**LISTA DE TAREAS**
1. Convierte en una lista breve el párrafo del texto sobre la violencia en El Salvador que empieza con «El señor P. y su esposa lloraron». Conserva sus datos principales.
2. Retoma el texto sobre la violencia en El Salvador después de su última oración y sigue escribiéndolo.

**FRAGMENTO DE ORIGEN**

La Mara 18 nació en la calle 18 de Los Ángeles, de ahí su nombre, hace más de seis décadas. En la década de 1990, junto a su rival Mara Salvatrucha y otras pandillas, crecieron en fuerza en El Salvador y fueron responsables de miles de asesinatos, secuestros y desplazamientos forzados.

El señor P. y su esposa lloraron lo suficiente para aclarar la mente, hasta que tomaron la decisión: salir de su país. ¿A dónde ir? Unos años antes de las amenazas, la hija mayor había tenido que representar a Uruguay en su colegio. Estudió los ritos, aprendió que el mate no era un té de manzanilla que se toma con bombilla, se vistió de gauchita y revisó fotos de la arquitectura uruguaya que habían causado buena impresión en la familia. Por eso, ante el apuro de huir, volvieron aquellos recuerdos, la madre de la familia sacó a relucir sus dotes de abogada e indagó en la ley de refugiados, sacaron los ahorros del banco y con lo puesto migraron.

El señor P. todavía recuerda aquella la frase que le lanzó al primer uniformado que vio en el aeropuerto uruguayo:
—Oficial: mi vida y la de mi familia corre peligro.

(In)seguridad

“El Salvador es un país con menos homicidios; el delito venía a la baja a finales del gobierno anterior y se aceleró la caída con Bukele. Pero como hemos demostrado con investigaciones académicas, e información que ahora está en la Justicia de Estados Unidos, (esta baja de homicidios) fue a costa de negociar con pandilleros por más de diez años, prometiéndoles la no extradición de sus líderes, les pidió apoyo electoral y les dio beneficios carcelarios”, explica a El Observador Óscar Martínez, jefe de redacción de El Faro y uno de los tantos periodistas perseguidos por el gobierno salvadoreño.

En marzo de 2022, cuando la mara Salvatrucha asesinó a 87 salvadoreños en un solo fin de semana bajo el entendido de que se había roto el pacto con el gobierno que capturó a unos pandilleros que se dirigían a Guatemala, “Bukele cambió de estrategia y declaró el régimen de excepción que les quita a los salvadoreños las garantías constitucionales y está por cumplir un año de vigencia”, recuerda Martínez.

Las cifras oficiales indican que en un país de 6,5 millones de habitantes, se encarcelaron 65.000 personas en un solo año. Es el país con la tasa de prisionización más alta. “¿Eso es un país más seguro?”, se pregunta el periodista y enseguida se auto-responde: “Es un país más represivo”.

**DATOS PROPORCIONADOS**
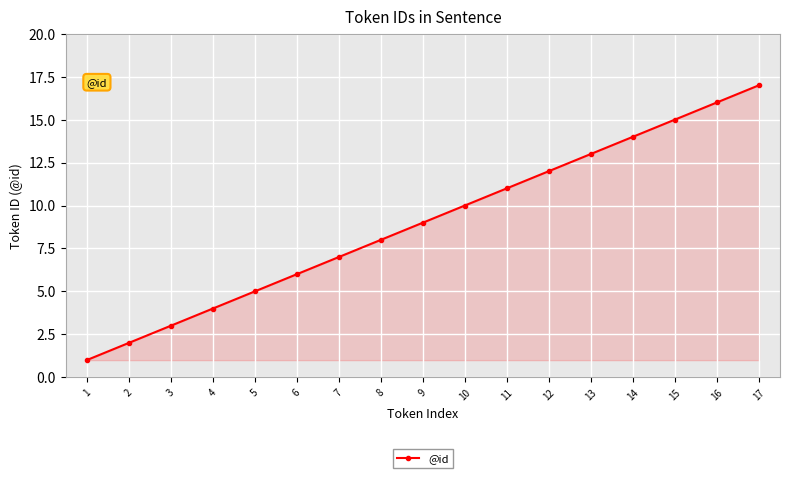

True or false: there are more than 2 points higher than both neighbors.

False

**RESPUESTAS DEL EJERCICIO**
1.
- El señor P. y su esposa decidieron salir de su país.
- Años antes de las amenazas, la hija mayor había representado a Uruguay en su colegio. Estudió sus ritos, aprendió qué es el mate, se vistió de gauchita y revisó fotos de la arquitectura uruguaya, que impresionaron a la familia.
- Ante la urgencia de huir, volvieron esos recuerdos.
- La madre usó sus dotes de abogada para indagar en la ley de refugiados.
- Sacaron sus ahorros del banco y migraron con lo puesto.

2.
El diputado colorado Gustavo Zubía admite que “pueden existir excesos en el accionar de Bukele”, pero, “¿no podemos estructurar un sistema de control en cárceles para evitar esa anomia que creó el Frente Amplio?”, opinó en su cuenta de Twitter.

Su colega cabildante Rodrigo Albernaz discrepa con que la política de Bukele deba ser imitada a rajatabla en Uruguay. Pero, a título personal y sin un consenso de su partido político, dice que el presidente salvadoreño entra en su esquema “de grandes líderes internacionales, de esos políticos que empezaron con mucha controversia y ahora tienen la aceptación popular (…) de esos que vienen haciendo políticas admirables”.

Para el legislador de Cabildo Abierto, “las declaraciones sobre El Salvador que hacen las organizaciones de derechos humanos son injustas, porque son las mismas organizaciones que no hicieron nada cuando aquel era el país más inseguro del continente”. Y remata: “A juzgar por los resultados, a Bukele no le está yendo nada mal: hoy es un estado de excepción, pero eso permitirá una normalidad mañana”.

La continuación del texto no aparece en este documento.